Data items:
'''

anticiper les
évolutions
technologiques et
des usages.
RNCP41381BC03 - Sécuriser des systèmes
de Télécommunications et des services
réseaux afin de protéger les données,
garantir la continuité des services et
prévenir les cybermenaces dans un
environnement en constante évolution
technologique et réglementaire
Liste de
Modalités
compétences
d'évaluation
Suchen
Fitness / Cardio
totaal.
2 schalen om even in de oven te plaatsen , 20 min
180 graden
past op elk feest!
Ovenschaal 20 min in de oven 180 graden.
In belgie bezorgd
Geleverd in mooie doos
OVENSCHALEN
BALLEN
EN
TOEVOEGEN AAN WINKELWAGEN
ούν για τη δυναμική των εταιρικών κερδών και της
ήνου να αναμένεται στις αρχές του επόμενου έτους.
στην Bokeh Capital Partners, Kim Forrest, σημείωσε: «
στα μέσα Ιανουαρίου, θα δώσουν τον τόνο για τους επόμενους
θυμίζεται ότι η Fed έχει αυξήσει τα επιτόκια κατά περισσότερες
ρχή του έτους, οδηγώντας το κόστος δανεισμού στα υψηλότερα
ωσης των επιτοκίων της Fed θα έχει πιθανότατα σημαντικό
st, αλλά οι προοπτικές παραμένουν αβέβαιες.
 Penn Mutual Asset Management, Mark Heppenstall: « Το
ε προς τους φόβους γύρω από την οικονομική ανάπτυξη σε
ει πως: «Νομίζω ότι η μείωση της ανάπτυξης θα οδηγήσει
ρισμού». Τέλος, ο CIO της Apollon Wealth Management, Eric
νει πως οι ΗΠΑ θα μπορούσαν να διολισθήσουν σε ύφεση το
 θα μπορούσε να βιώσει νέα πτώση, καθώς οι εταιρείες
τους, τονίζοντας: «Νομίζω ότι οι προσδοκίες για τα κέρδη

'''

Task to complete » Given the records above, return exactly the lines starting at the line containing "technologiques et" and ending at the line containing "νει πως οι ΗΠΑ", including both.

Answer to this exercise »
technologiques et
des usages.
RNCP41381BC03 - Sécuriser des systèmes
de Télécommunications et des services
réseaux afin de protéger les données,
garantir la continuité des services et
prévenir les cybermenaces dans un
environnement en constante évolution
technologique et réglementaire
Liste de
Modalités
compétences
d'évaluation
Suchen
Fitness / Cardio
totaal.
2 schalen om even in de oven te plaatsen , 20 min
180 graden
past op elk feest!
Ovenschaal 20 min in de oven 180 graden.
In belgie bezorgd
Geleverd in mooie doos
OVENSCHALEN
BALLEN
EN
TOEVOEGEN AAN WINKELWAGEN
ούν για τη δυναμική των εταιρικών κερδών και της
ήνου να αναμένεται στις αρχές του επόμενου έτους.
στην Bokeh Capital Partners, Kim Forrest, σημείωσε: «
στα μέσα Ιανουαρίου, θα δώσουν τον τόνο για τους επόμενους
θυμίζεται ότι η Fed έχει αυξήσει τα επιτόκια κατά περισσότερες
ρχή του έτους, οδηγώντας το κόστος δανεισμού στα υψηλότερα
ωσης των επιτοκίων της Fed θα έχει πιθανότατα σημαντικό
st, αλλά οι προοπτικές παραμένουν αβέβαιες.
 Penn Mutual Asset Management, Mark Heppenstall: « Το
ε προς τους φόβους γύρω από την οικονομική ανάπτυξη σε
ει πως: «Νομίζω ότι η μείωση της ανάπτυξης θα οδηγήσει
ρισμού». Τέλος, ο CIO της Apollon Wealth Management, Eric
νει πως οι ΗΠΑ θα μπορούσαν να διολισθήσουν σε ύφεση το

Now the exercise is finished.